Dataset entries
- - -

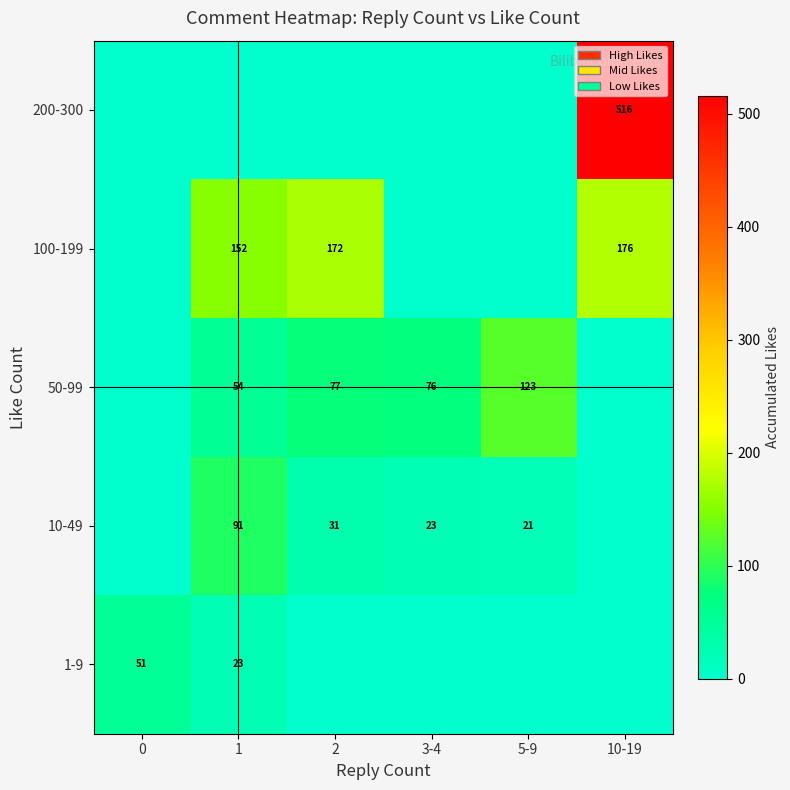

True or false: 100-199 has a value of 107 at 2.

False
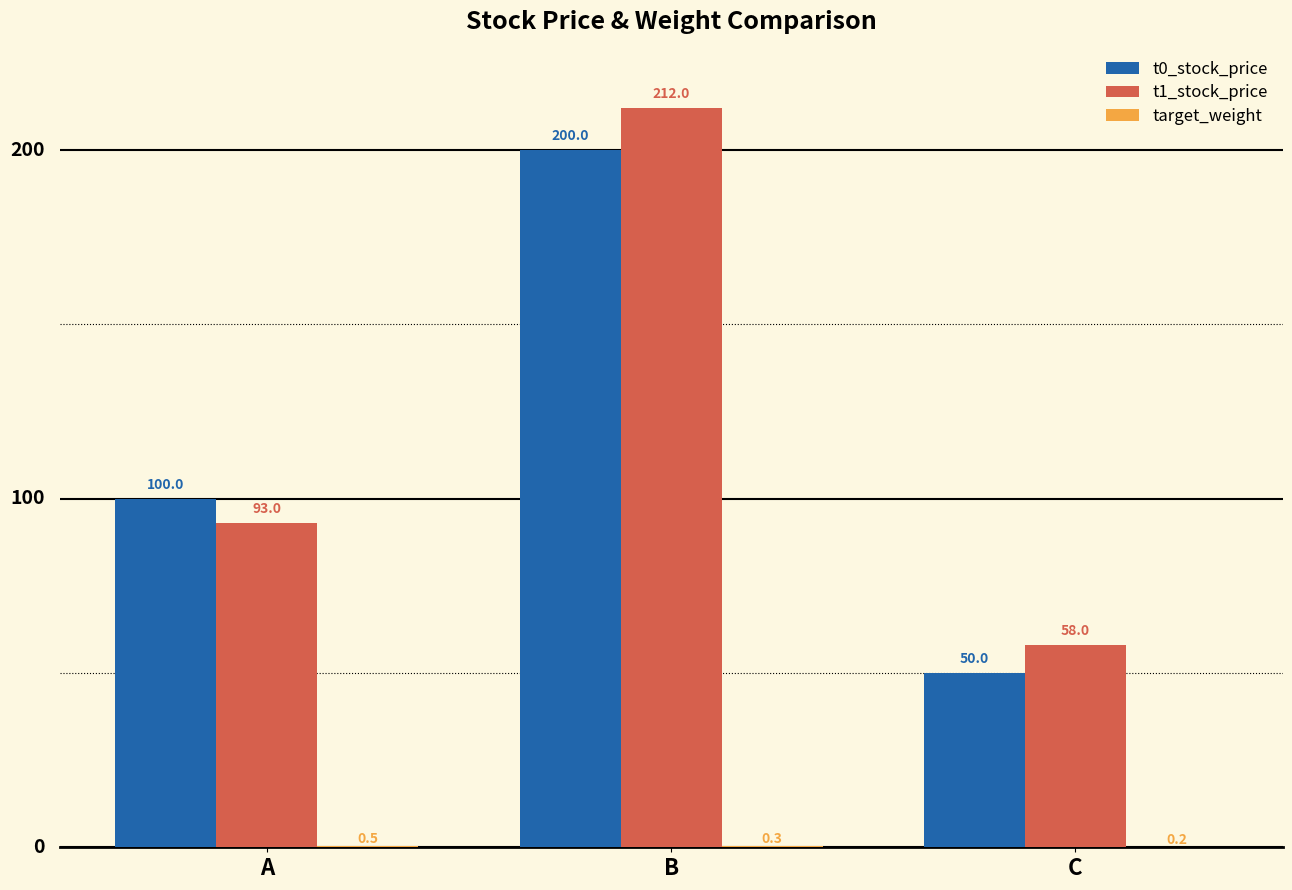

What is the greatest value displayed?

212.0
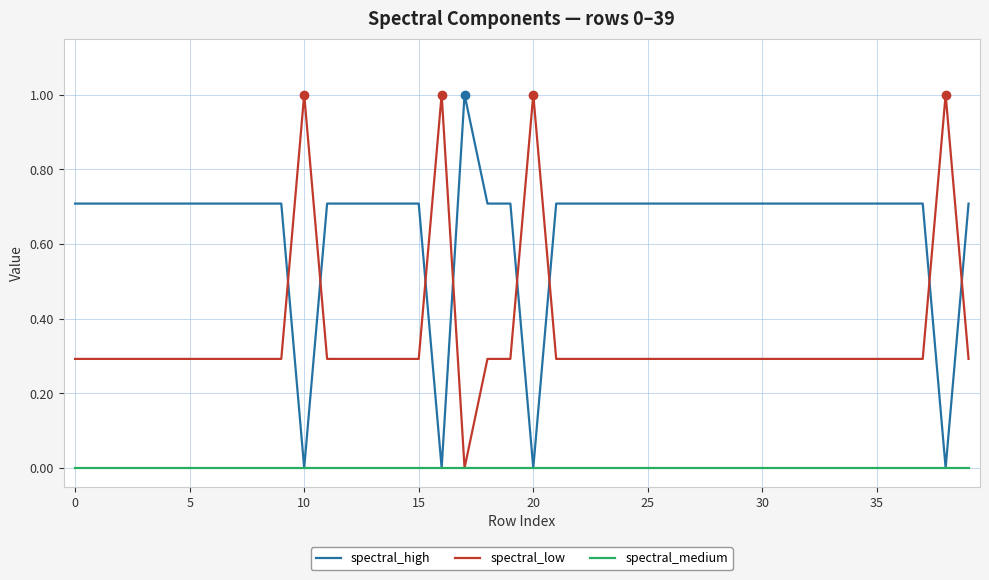

What is the greatest value displayed?

1.0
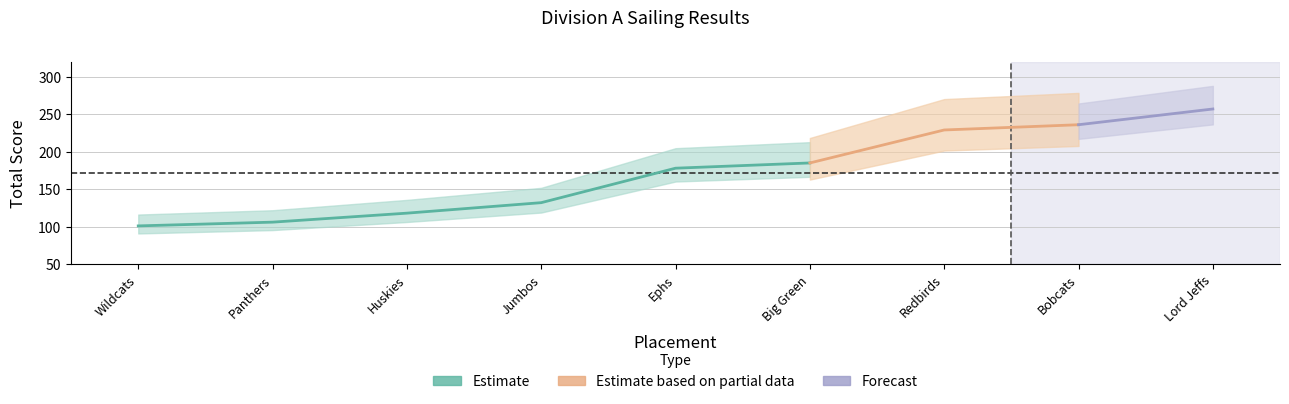

The value at 2 is 106. True or false?

True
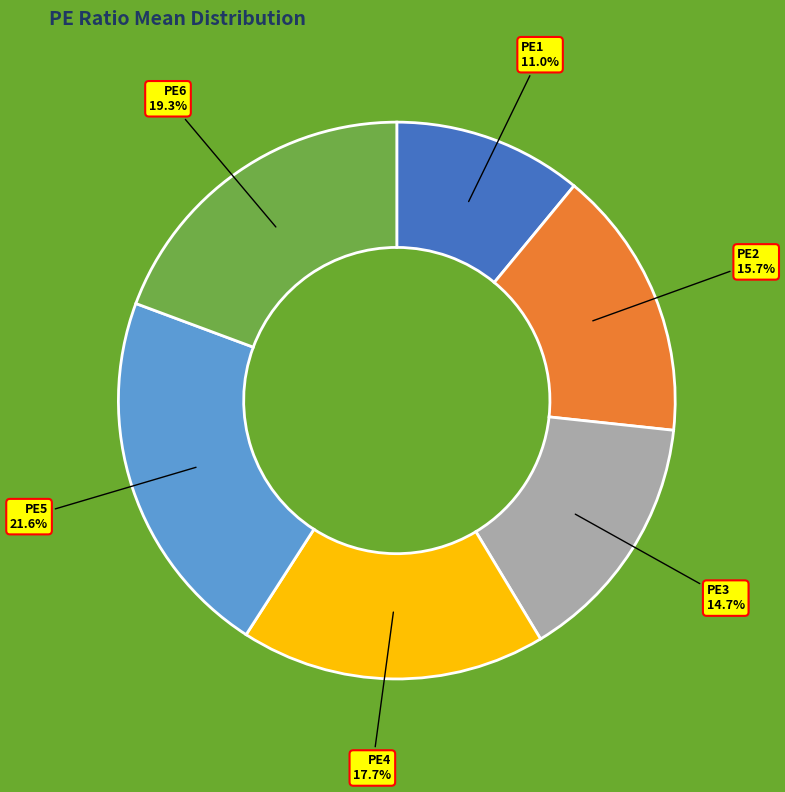

Count the number of slices in the pie.

6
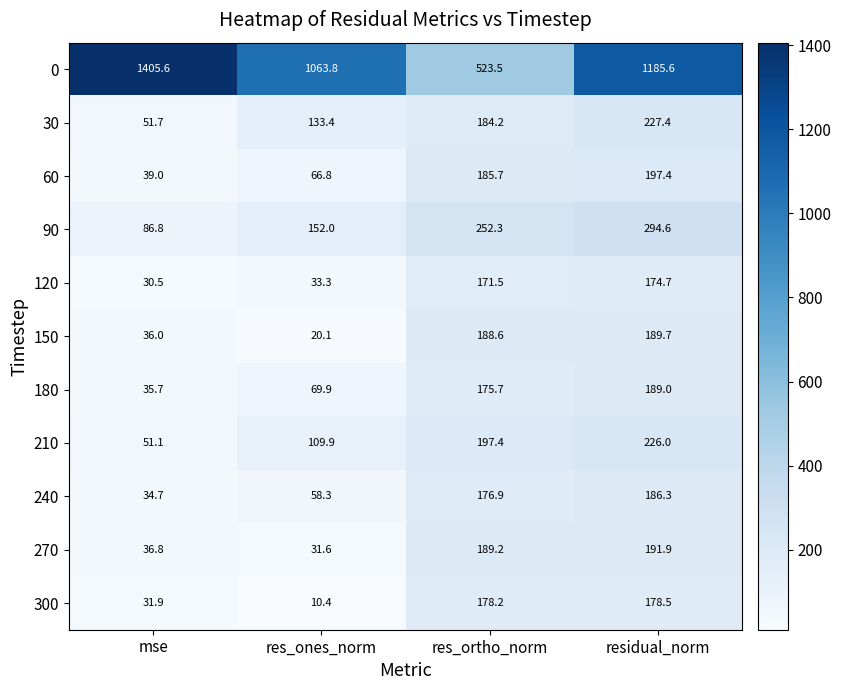

What is the minimum value for 300?

10.4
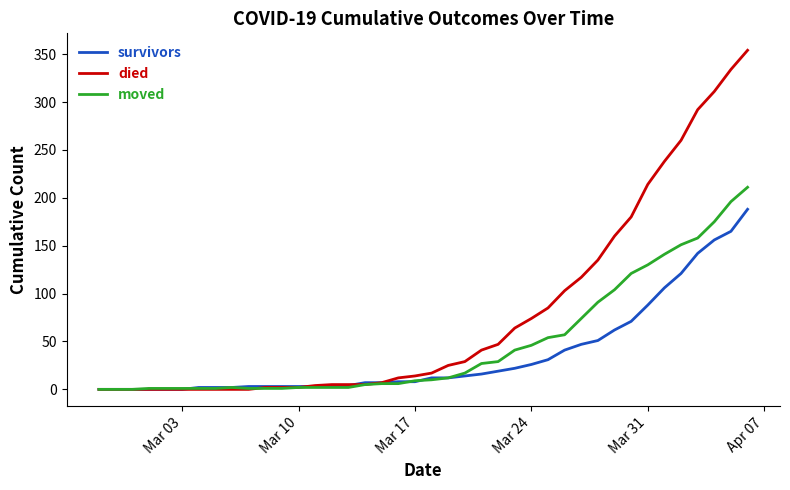

Which series has the largest total across all categories?

died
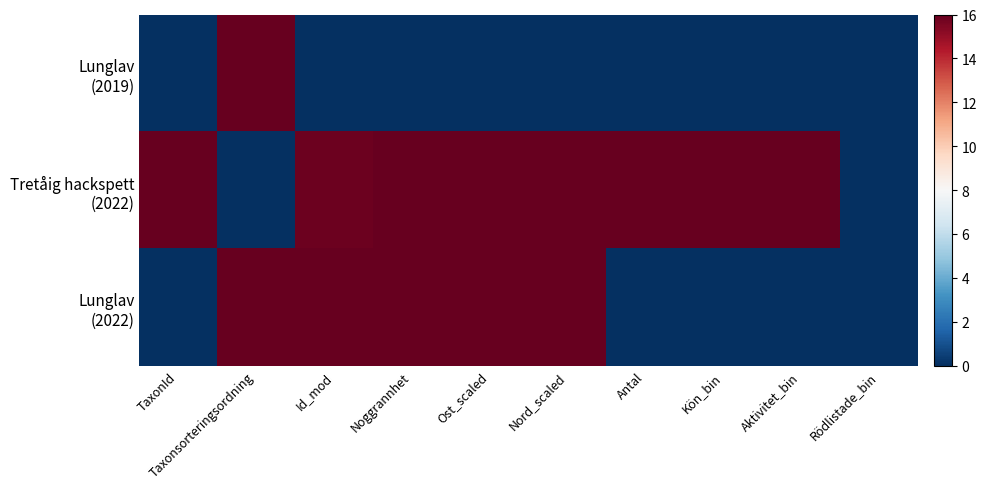

How many series are shown in this chart?

3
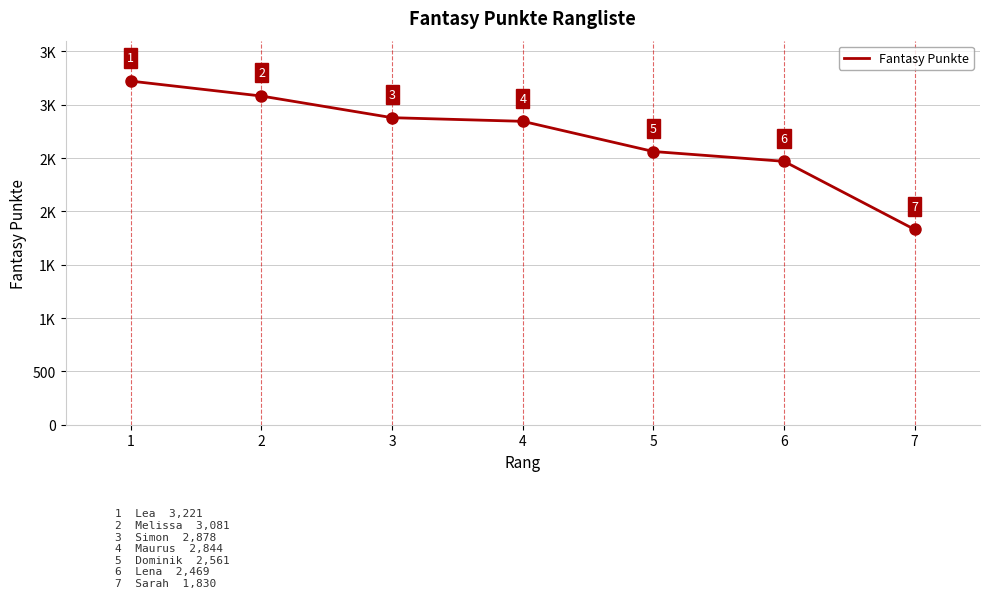

Where does the data first go above 2844?

1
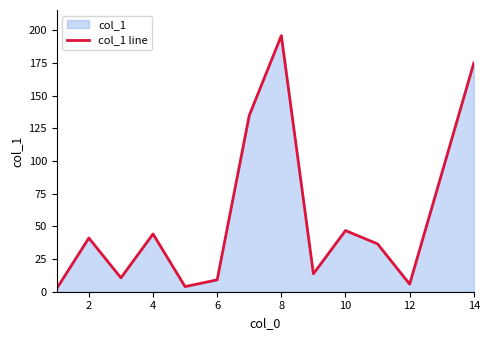

What is the maximum value shown in the chart?

196.0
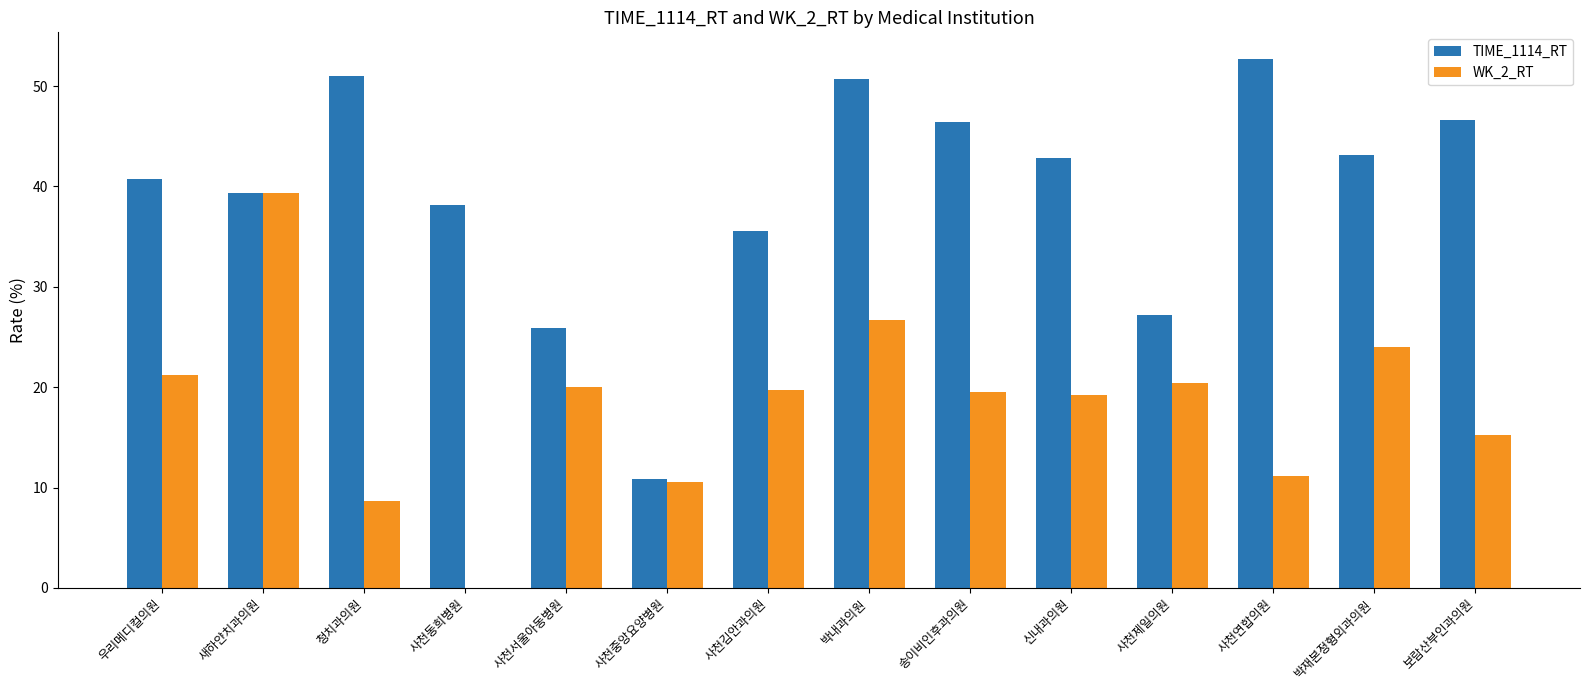

Which series has the widest spread of values?

TIME_1114_RT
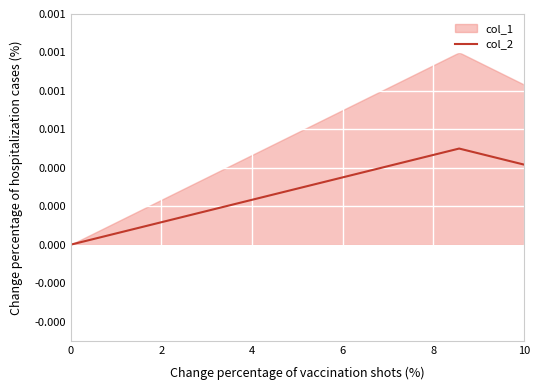

How many values are between 0 and 1?

8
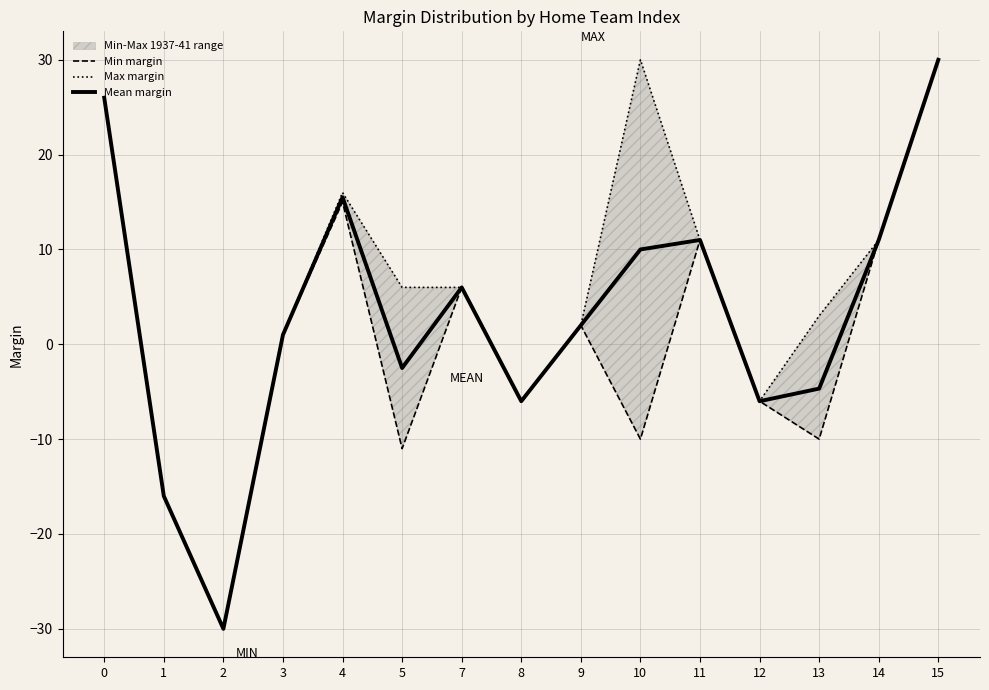

In Max margin, how many points are lower than both neighbors (excluding endpoints)?

3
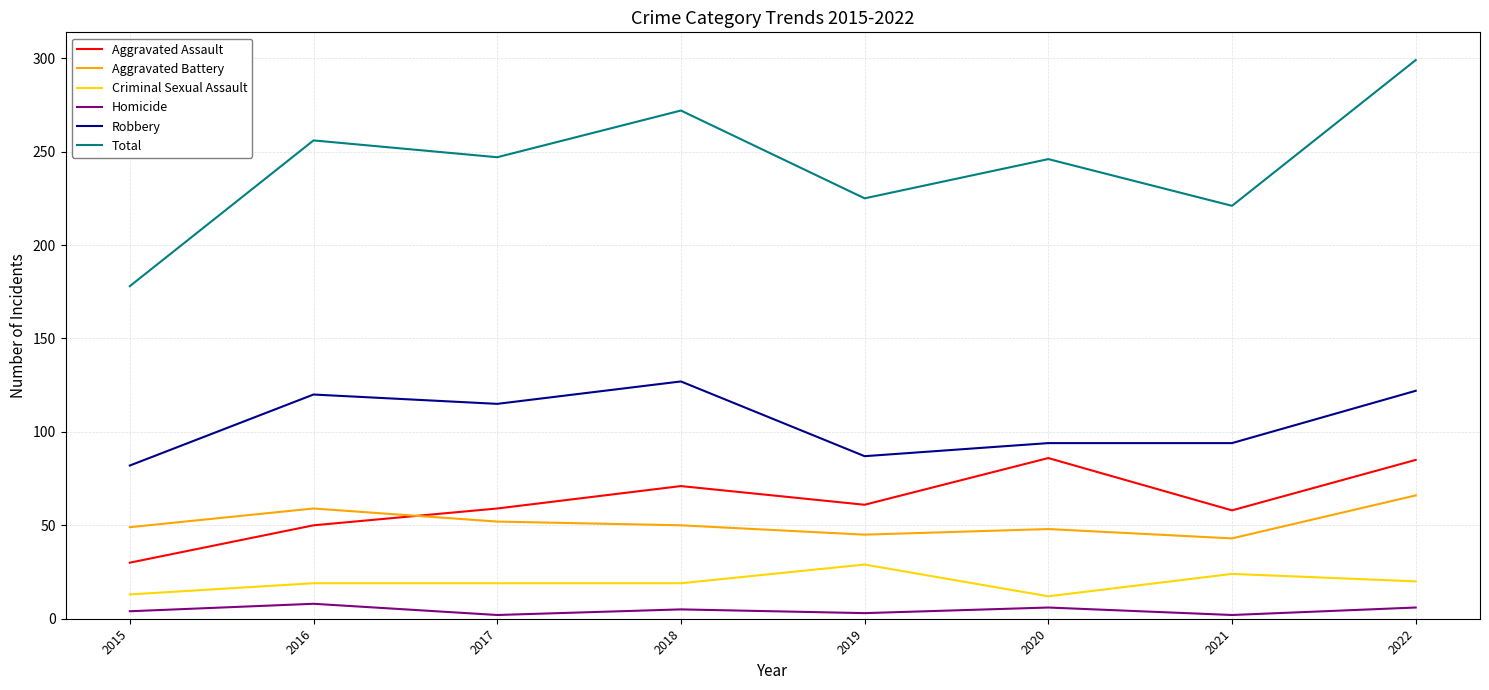

Which series has the largest total across all categories?

Total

- - -

| What needs to be done |
Collect every line of the material above that contains the word "values". Letter case matters.

| Response to this task |
Which series has the widest spread of values?
How many values are between 0 and 1?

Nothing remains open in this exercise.